**발췌문:**
_____

주피터 SQL 엔진 설정

In [1]:
%load_ext sql

In [None]:
!pip install SQLAlchemy==1.4.47
!pip install ipython-sql==0.4.1

In [4]:
# ID와 PW를 자신의 환경에 맞게 수정
%sql postgresql://guest:Guest1234@learnde.cduaw970ssvt.ap-northeast-2.redshift.amazonaws.com:5439/dev

월별 세션수를 계산하는 SQL

In [8]:
%%sql

SELECT
    LEFT(ts, 7) AS mon,
    COUNT(1) AS session_count
FROM raw_data.session_timestamp
GROUP BY 1
ORDER BY 1;

 * postgresql://guest:***@learnde.cduaw970ssvt.ap-northeast-2.redshift.amazonaws.com:5439/dev
7 rows affected.


mon,session_count
2019-05,6261
2019-06,10520
2019-07,14840
2019-08,17151
2019-09,15790
2019-10,18899
2019-11,18059


가장 많이 사용된 채널은 무엇인가?
> 가장 많이의 기준이 애매하므로, 세션 수 기준으로 혹은 사용자 수 기준으로 모두 고려해봐야 한다.

In [9]:
%%sql

SELECT
    channel,
    COUNT(1) AS session_count,
    COUNT(DISTINCT userId) AS user_count
FROM raw_data.user_session_channel
GROUP BY 1                         -- GROUP BY channel
ORDER BY 2 DESC;              -- ORDER BY session_count DESC

 * postgresql://guest:***@learnde.cduaw970ssvt.ap-northeast-2.redshift.amazonaws.com:5439/dev
6 rows affected.


channel,session_count,user_count
Youtube,17091,889
Google,16982,893
Naver,16921,882
Organic,16904,895
Instagram,16831,895
Facebook,16791,889


In [10]:
%%sql

SELECT
    channel,
    COUNT(1) AS session_count,
    COUNT(DISTINCT userId) AS user_count
FROM raw_data.user_session_channel
GROUP BY 1                         -- GROUP BY channel
ORDER BY 3 DESC;              -- ORDER BY user_count DESC

 * postgresql://guest:***@learnde.cduaw970ssvt.ap-northeast-2.redshift.amazonaws.com:5439/dev
6 rows affected.


channel,session_count,user_count
Instagram,16831,895
Organic,16904,895
Google,16982,893
Facebook,16791,889
Youtube,17091,889
Naver,16921,882


가장 많은 세션을 만들어낸 사용자 ID는 무엇인가?

In [13]:
%%sql

SELECT
    userId,
    COUNT(1) AS count
FROM raw_data.user_session_channel
GROUP BY 1                         -- GROUP BY userId
ORDER BY 2 DESC              -- ORDER BY count DESC
LIMIT 1;

 * postgresql://guest:***@learnde.cduaw970ssvt.ap-northeast-2.redshift.amazonaws.com:5439/dev
1 rows affected.

_____

**저장된 데이터 항목:**
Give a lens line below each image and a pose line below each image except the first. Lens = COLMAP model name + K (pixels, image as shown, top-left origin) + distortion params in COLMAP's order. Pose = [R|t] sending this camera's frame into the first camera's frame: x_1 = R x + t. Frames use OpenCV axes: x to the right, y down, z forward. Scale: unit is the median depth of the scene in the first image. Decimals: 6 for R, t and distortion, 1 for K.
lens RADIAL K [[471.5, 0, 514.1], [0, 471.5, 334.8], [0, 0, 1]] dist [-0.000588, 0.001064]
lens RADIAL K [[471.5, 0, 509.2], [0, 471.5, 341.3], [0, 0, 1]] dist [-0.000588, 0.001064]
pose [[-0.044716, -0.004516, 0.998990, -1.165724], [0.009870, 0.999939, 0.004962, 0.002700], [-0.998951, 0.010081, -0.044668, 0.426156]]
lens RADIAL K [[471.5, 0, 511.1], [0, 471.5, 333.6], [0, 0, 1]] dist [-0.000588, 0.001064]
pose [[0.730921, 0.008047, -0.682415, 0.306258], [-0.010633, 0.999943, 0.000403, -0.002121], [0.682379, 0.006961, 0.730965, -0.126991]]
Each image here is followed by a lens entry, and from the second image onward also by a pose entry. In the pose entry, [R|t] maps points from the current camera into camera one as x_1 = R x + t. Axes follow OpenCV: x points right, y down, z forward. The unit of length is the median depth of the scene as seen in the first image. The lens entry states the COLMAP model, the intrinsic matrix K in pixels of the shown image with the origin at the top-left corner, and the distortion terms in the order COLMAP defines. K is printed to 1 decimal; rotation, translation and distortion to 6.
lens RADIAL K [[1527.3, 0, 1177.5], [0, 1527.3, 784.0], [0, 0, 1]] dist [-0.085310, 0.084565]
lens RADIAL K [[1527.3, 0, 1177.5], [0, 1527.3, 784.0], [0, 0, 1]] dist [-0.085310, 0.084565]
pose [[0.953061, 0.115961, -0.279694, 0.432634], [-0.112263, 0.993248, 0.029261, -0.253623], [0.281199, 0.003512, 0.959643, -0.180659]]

_____

**작업 지시 1:**
주피터 SQL 발췌문에서 세션 수 기준으로 가장 많이 사용된 채널은 무엇이며, 그 세션 수는 얼마입니까?
**작업 지시 2:**
주피터 SQL 발췌문의 마지막 줄 다음부터 내용을 이어서 작성하세요.
이 항목들은 주피터 SQL 발췌문과 관련이 없습니다.

**답변 1:**
Youtube이며, 세션 수는 17091입니다.

**답변 2:**
userid,count
1615,528


월별 유니크한 사용자 수

In [14]:
%%sql

SELECT
  TO_CHAR(A.ts, 'YYYY-MM') AS month,  -- TS 타입을 STRING으로 변환시키기
  COUNT(DISTINCT B.userid) AS mau
FROM raw_data.session_timestamp A
JOIN raw_data.user_session_channel B
  ON A.sessionid = B.sessionid
GROUP BY 1
ORDER BY 1 DESC;

 * postgresql://guest:***@learnde.cduaw970ssvt.ap-northeast-2.redshift.amazonaws.com:5439/dev
7 rows affected.


month,mau
2019-11,721
2019-10,763
2019-09,639
2019-08,662
2019-07,623
2019-06,459
2019-05,281


In [15]:
%%sql

SELECT
  TO_CHAR(A.ts, 'YYYY-MM') AS month,
  COUNT(B.userid) AS cnt,
  COUNT(DISTINCT B.userid) AS mau
FROM raw_data.session_timestamp A
JOIN raw_data.user_session_channel B ON A.sessionid = B.sessionid
GROUP BY 1
ORDER BY 1 DESC;

 * postgresql://guest:***@learnde.cduaw970ssvt.ap-northeast-2.redshift.amazonaws.com:5439/dev
7 rows affected.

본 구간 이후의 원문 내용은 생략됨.